There are many ways to slice and aggregate metrics of activity on a system such as MySQL. In the best case, we want to know everything about the system’s activity: we want to know how many things happened, how big they were, and how long they took. We want to know precisely when they happened. We want to know resource consumption, instantaneous status snapshots, and wait analysis and graphs. These things can be expensive to measure, and even more importantly, they can require a lot of work to analyze. And sometimes the analysis is only valid when very stringent conditions are satisfied. What metrics can we gather that provide the most value for the effort?
There’s a relationship known as Little’s Law, sometimes also referred to as the fundamentals of queueing theory, that lays out some simple properties between various metrics. One of the properties of Little’s Law is that it holds regardless of inter-arrival-time distributions and other complex things. And you can build upon it to create surprisingly powerful models of the system.
Let’s begin with a query. It arrives, executes for a bit, and then completes.
Then some time elapses, and another query arrives, executes, and completes.
To add the minimal amount of extra complexity, let’s say that another query arrived while query 2 was executing, and completed after query 2 completed. Now we have the following picture, fully annotated. The arrivals and completions are denoted by “a” and “c”.

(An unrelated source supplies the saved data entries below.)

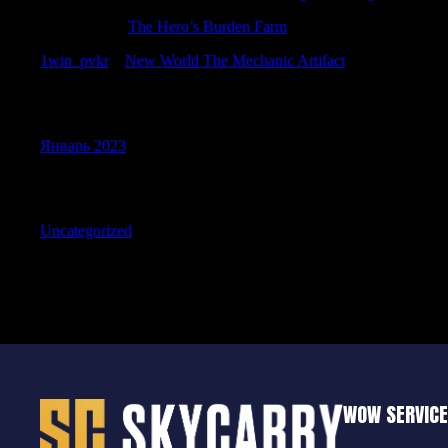
WilliamTus
к
The Hero’s Burden Farm
1win_pvkr
к
New World The Mechanic Artifact
Archives
Январь 2023
Categories
Uncategorized
WOW SERVIC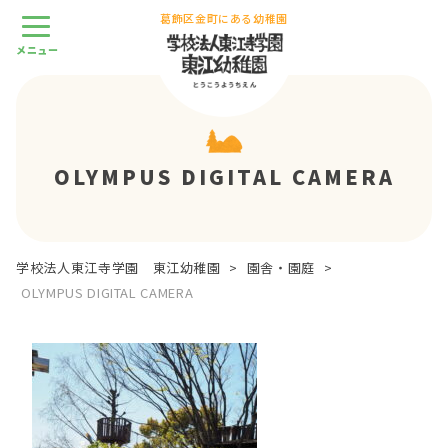
葛飾区金町にある幼稚園
OLYMPUS DIGITAL CAMERA
学校法人東江寺学園 東江幼稚園
>
園舎・園庭
>
OLYMPUS DIGITAL CAMERA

If we start at the left end of the Time arrow, and call it the beginning of the observation period, and observe the system until the right end of the arrow, we have our observation interval. If we travel from left to right along the arrow, we can count the system’s “busy time” as the time during which at least one query is running. This is the period from 1a to 1c, plus the period from 2a to 3c.
It’s easy to compute this by just creating two counters and a last-event timestamp. Every time there is an arrival or completion, look at the counter of currently executing queries. If it is greater than 0, add the time elapsed since the last arrival or completion. Then increment the counter of currently executing queries if the current event is an arrival, and decrement it if it’s a completion. Finally, set the last-event timestamp to the current time.
Now, if we add another counter, we can get the “weighted busy time.” This counter is similar to the busy time, but instead of just adding the time elapsed since the last event, we multiply the time elapsed by the number of currently executing queries and add it. This is effectively the “area under the curve” — the blue-colored regions in the picture above.
Finally, we can simply count the number of arrivals or completions. It doesn’t matter which; Little’s Law is based on a long-term average, where the two are equal.
All together, we have the following four fundamental metrics:
- The observation interval.
- The number of queries in the interval.
- The total time during which queries resided in the system — the “busy time.”
- The total execution time of all queries — the “weighted time.”
We can maintain these counters in the system, and sample them at will by simply looking at the clock and writing down the three counters at the start and end of whatever observation period we choose.
What is this good for? We can use these together with Little’s Law to derive these additional four long-term average metrics:
- Throughput: divide the number of queries in the observation interval by the length of the interval.
- Execution time: divide the weighted time by the number of queries in the interval.
- Concurrency: divide the weighted time by the length of the interval.
- Utilization: divide the busy time by the length of the interval.
This is extremely powerful. These are the key metrics we need to model scalability with the Universal Scalability Law, perform queueing analysis, and do capacity planning. And we obtained all of this without needing to analyze anything complicated at all. This is just addition, subtraction, multiplication, and division of some constantly increasing counters!
There’s more. We derived our four long-term average metrics from the four fundamental metrics, and we derived those in turn from the arrivals and completions. In a future article, I’ll show you what else we can learn by observing arrivals and completions. And I’ll present on this at Percona Live, where I’ll show you how to tie it all together quickly to answer real-world questions about practically any system, whether it’s instrumented with the counters I mentioned or not, with shockingly little effort.